Rare Cancers Act 2026: UK to review orphan approvals
The Rare Cancers Act 2026 is now law after receiving Royal Assent on 5 March 2026. For life‑sciences investors, this is a targeted attempt to shorten trial timelines and rethink how orphan oncology medicines are approved and protected in the UK. (bills.parliament.uk)
At the centre of the Act is a mandated review of the law on marketing authorisations for orphan cancer medicines. The Secretary of State must consider overseas models and publish conclusions within three years of 5 March 2026, with the report laid before Parliament. That timetable sets a clear policy window for companies planning UK filings. (bills.parliament.uk)
The legislation also instructs the health system to make it easier to run studies in rare cancers. It requires arrangements to identify and contact potential trial participants, creates a National Specialty Lead for Rare Cancers to advise on study design and collaboration, and gives NHS England an explicit power to disclose information to support recruitment to relevant trials in or outside the UK-while reaffirming that data protection law still applies. (bills.parliament.uk)
From a market perspective, better patient‑finding can compress first‑patient‑in dates and lower execution risk in early‑stage oncology. For seed‑to‑Series B biotechs, a more predictable path to recruitment improves cash runway planning; for later‑stage developers and CROs, it can lift site utilisation and UK share of global protocols. This is ultimately about reducing timing uncertainty, which feeds directly into cost of capital.
Today’s UK orphan framework already provides meaningful incentives but has quirks that affect financing decisions. MHRA confirms there is no pre‑marketing orphan designation step; instead, orphan status is determined alongside the marketing authorisation decision. Orphan exclusivity typically runs for up to 10 years from UK approval, with scope to reduce to six years if criteria are no longer met; following the Windsor Framework, qualifying orphan authorisations are valid UK‑wide from 1 January 2025. Any review that clarifies or adjusts these levers will matter for valuations. (gov.uk)
International context will weigh heavily. The EU reached political agreement in December 2025 to modulate orphan market exclusivity-with up to 11 years for certain ‘breakthrough’ orphan medicines-signalling a shift in European incentives. In the US, the FDA’s Orphan Drug Act continues to offer pre‑approval designation and a seven‑year market exclusivity period on approval. London’s review is explicitly tasked with looking at other countries, so alignment or deliberate divergence is now in play. (europarl.europa.eu)

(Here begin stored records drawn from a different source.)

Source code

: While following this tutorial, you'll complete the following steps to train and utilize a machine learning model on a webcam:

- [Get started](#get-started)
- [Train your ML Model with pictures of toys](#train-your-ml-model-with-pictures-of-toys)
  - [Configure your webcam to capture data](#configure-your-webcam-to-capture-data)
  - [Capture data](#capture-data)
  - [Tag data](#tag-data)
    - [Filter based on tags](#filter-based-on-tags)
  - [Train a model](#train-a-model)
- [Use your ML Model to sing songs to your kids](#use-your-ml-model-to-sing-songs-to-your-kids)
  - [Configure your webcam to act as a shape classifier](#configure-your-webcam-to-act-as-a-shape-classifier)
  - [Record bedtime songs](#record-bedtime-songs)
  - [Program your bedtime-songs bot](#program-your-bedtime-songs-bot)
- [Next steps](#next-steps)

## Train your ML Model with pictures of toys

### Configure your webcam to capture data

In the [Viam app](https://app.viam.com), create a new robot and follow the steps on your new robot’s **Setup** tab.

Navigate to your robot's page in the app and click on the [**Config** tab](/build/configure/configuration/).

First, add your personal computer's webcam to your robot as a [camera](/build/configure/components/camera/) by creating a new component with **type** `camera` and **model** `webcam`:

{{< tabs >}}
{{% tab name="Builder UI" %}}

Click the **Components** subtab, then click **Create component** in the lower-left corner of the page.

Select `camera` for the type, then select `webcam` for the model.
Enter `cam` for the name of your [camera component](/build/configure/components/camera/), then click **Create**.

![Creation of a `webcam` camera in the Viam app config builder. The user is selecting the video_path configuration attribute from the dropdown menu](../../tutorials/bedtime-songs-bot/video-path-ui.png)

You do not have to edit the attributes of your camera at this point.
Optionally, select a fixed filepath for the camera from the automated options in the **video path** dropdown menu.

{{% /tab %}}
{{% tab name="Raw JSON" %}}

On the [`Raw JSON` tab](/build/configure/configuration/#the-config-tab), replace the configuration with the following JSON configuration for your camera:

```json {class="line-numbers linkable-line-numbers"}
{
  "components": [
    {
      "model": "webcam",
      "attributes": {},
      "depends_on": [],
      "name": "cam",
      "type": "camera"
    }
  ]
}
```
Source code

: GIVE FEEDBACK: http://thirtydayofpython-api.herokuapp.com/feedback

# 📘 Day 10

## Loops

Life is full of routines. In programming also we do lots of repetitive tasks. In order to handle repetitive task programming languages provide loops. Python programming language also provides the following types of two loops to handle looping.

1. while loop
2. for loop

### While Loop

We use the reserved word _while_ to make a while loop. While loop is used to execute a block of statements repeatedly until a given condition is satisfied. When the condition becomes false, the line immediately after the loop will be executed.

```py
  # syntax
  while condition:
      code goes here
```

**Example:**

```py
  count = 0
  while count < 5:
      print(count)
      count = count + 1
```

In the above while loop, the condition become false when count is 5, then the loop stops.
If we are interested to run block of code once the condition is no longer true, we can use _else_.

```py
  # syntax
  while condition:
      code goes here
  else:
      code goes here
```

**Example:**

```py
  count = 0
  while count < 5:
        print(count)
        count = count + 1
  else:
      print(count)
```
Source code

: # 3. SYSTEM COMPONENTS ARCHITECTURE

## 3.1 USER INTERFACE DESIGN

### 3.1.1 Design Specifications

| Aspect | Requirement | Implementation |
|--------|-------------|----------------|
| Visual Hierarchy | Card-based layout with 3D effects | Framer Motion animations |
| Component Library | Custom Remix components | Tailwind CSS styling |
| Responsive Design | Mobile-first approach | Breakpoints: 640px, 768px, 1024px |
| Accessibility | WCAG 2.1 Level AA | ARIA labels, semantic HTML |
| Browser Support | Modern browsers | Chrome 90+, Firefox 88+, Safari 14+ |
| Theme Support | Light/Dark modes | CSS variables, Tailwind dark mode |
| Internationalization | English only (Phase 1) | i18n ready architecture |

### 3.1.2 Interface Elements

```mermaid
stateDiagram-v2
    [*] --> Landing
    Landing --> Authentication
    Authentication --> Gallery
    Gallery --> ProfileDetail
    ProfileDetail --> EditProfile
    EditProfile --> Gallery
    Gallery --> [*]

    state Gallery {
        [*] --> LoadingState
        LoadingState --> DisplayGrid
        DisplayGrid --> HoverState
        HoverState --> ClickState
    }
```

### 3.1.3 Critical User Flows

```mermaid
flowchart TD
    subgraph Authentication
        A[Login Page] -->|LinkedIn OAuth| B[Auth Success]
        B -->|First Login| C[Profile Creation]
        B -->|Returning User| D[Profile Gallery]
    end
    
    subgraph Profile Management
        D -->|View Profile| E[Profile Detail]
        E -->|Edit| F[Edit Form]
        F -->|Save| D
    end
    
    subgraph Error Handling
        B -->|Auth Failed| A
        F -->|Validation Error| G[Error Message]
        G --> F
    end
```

Policy signals around recruitment are already moving. A January statement from the Department of Health and Social Care said patients would be able to use the NHS App to find and opt in to be contacted about trials, alongside appointing national leads for rare cancers-consistent with the duty set out in the Act. That user‑led matching complements site‑level outreach and should widen the funnel for hard‑to‑reach tumour types. (gov.uk)
Alongside this, England’s Rare Diseases Action Plan reiterated the target to cut trial set‑up from over 250 days to 150 days by March 2026, with broader regulatory coordination between MHRA and NICE to publish licensing and value decisions in parallel. While rare‑disease exceptions are acknowledged, the direction is quicker start‑up and clearer routes to access-both supportive of UK competitiveness. (gov.uk)

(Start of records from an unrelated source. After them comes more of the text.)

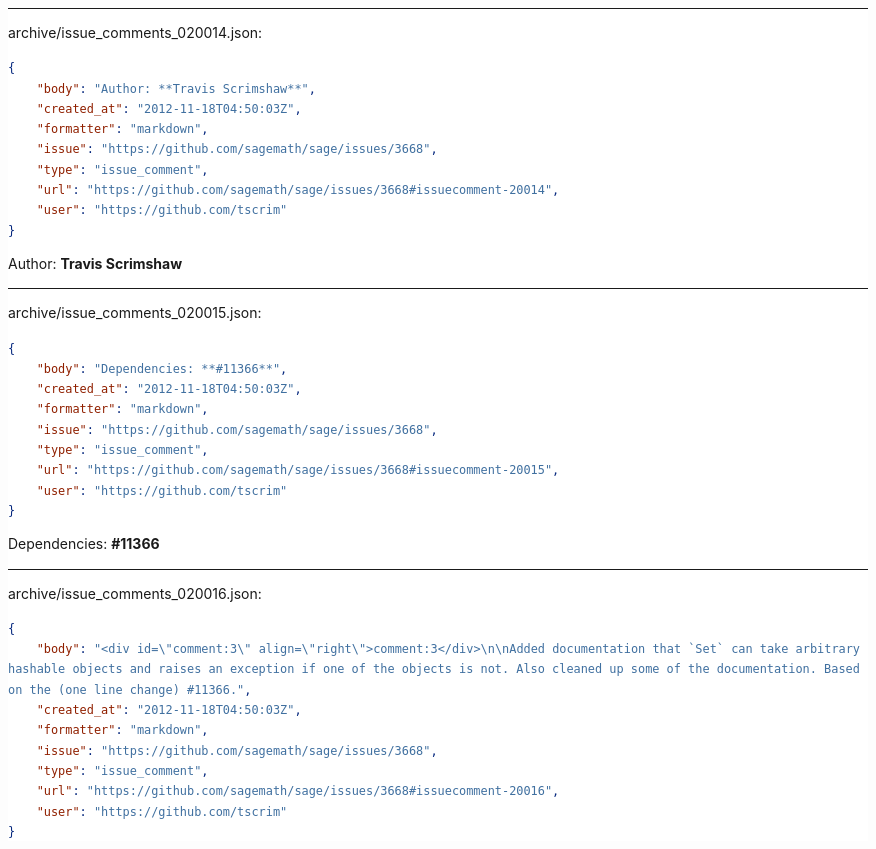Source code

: 


---

archive/issue_comments_020014.json:
```json
{
    "body": "Author: **Travis Scrimshaw**",
    "created_at": "2012-11-18T04:50:03Z",
    "formatter": "markdown",
    "issue": "https://github.com/sagemath/sage/issues/3668",
    "type": "issue_comment",
    "url": "https://github.com/sagemath/sage/issues/3668#issuecomment-20014",
    "user": "https://github.com/tscrim"
}
```

Author: **Travis Scrimshaw**



---

archive/issue_comments_020015.json:
```json
{
    "body": "Dependencies: **#11366**",
    "created_at": "2012-11-18T04:50:03Z",
    "formatter": "markdown",
    "issue": "https://github.com/sagemath/sage/issues/3668",
    "type": "issue_comment",
    "url": "https://github.com/sagemath/sage/issues/3668#issuecomment-20015",
    "user": "https://github.com/tscrim"
}
```

Dependencies: **#11366**



---

archive/issue_comments_020016.json:
```json
{
    "body": "<div id=\"comment:3\" align=\"right\">comment:3</div>\n\nAdded documentation that `Set` can take arbitrary hashable objects and raises an exception if one of the objects is not. Also cleaned up some of the documentation. Based on the (one line change) #11366.",
    "created_at": "2012-11-18T04:50:03Z",
    "formatter": "markdown",
    "issue": "https://github.com/sagemath/sage/issues/3668",
    "type": "issue_comment",
    "url": "https://github.com/sagemath/sage/issues/3668#issuecomment-20016",
    "user": "https://github.com/tscrim"
}
```
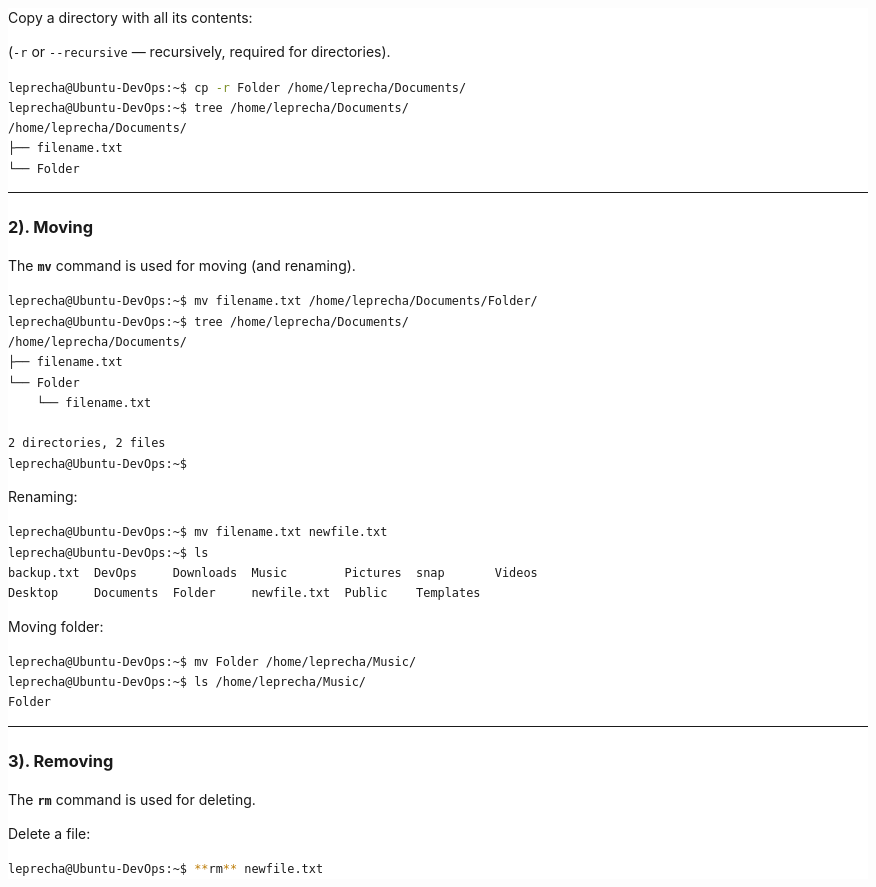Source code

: Copy a directory with all its contents:

(`-r` or `--recursive` — recursively, required for directories).

```bash
leprecha@Ubuntu-DevOps:~$ cp -r Folder /home/leprecha/Documents/
leprecha@Ubuntu-DevOps:~$ tree /home/leprecha/Documents/
/home/leprecha/Documents/
├── filename.txt
└── Folder
```

---

### 2). Moving

The **`mv`** command is used for moving (and renaming).

```bash
leprecha@Ubuntu-DevOps:~$ mv filename.txt /home/leprecha/Documents/Folder/
leprecha@Ubuntu-DevOps:~$ tree /home/leprecha/Documents/
/home/leprecha/Documents/
├── filename.txt
└── Folder
    └── filename.txt

2 directories, 2 files
leprecha@Ubuntu-DevOps:~$ 
```

Renaming: 

```bash
leprecha@Ubuntu-DevOps:~$ mv filename.txt newfile.txt
leprecha@Ubuntu-DevOps:~$ ls
backup.txt  DevOps     Downloads  Music        Pictures  snap       Videos
Desktop     Documents  Folder     newfile.txt  Public    Templates
```

Moving folder:

```bash
leprecha@Ubuntu-DevOps:~$ mv Folder /home/leprecha/Music/
leprecha@Ubuntu-DevOps:~$ ls /home/leprecha/Music/
Folder
```

---

### 3). Removing

The **`rm`** command is used for deleting.

Delete a file:

```bash
leprecha@Ubuntu-DevOps:~$ **rm** newfile.txt
```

Timing also matters for operations. Most provisions commence two months after Royal Assent-so early May 2026-while the research‑support and information‑sharing clauses apply in England and Wales, and the remainder extends UK‑wide. Sponsors and sites should factor that into 2026 start‑up calendars. (bills.parliament.uk)
Scale is the other reason investors are paying attention. During Commons debates, MPs cited evidence that rare and less common cancers account for roughly 47% of UK cancer diagnoses but 55% of cancer deaths, underscoring why recruitment and incentive design drive real‑world outcomes as well as portfolio returns. (hansard.parliament.uk)
What to watch next is practical delivery: appointment of the National Specialty Lead; NHS England guidance on lawful patient contact; and the Department’s call for evidence to inform the three‑year review. For founders and CFOs, the near‑term task is to map study eligibility criteria to UK registries and confirm data‑sharing routes so that pre‑screening can begin as soon as the new powers start.
Bottom line for capital allocation: if matching patients to trials becomes quicker and the orphan rulebook gains predictability or earlier decision points, UK assets screen better on timeline risk. That can tilt programme siting, CRO contracts and, at the margin, listing choices back towards the UK-provided delivery matches the ambition.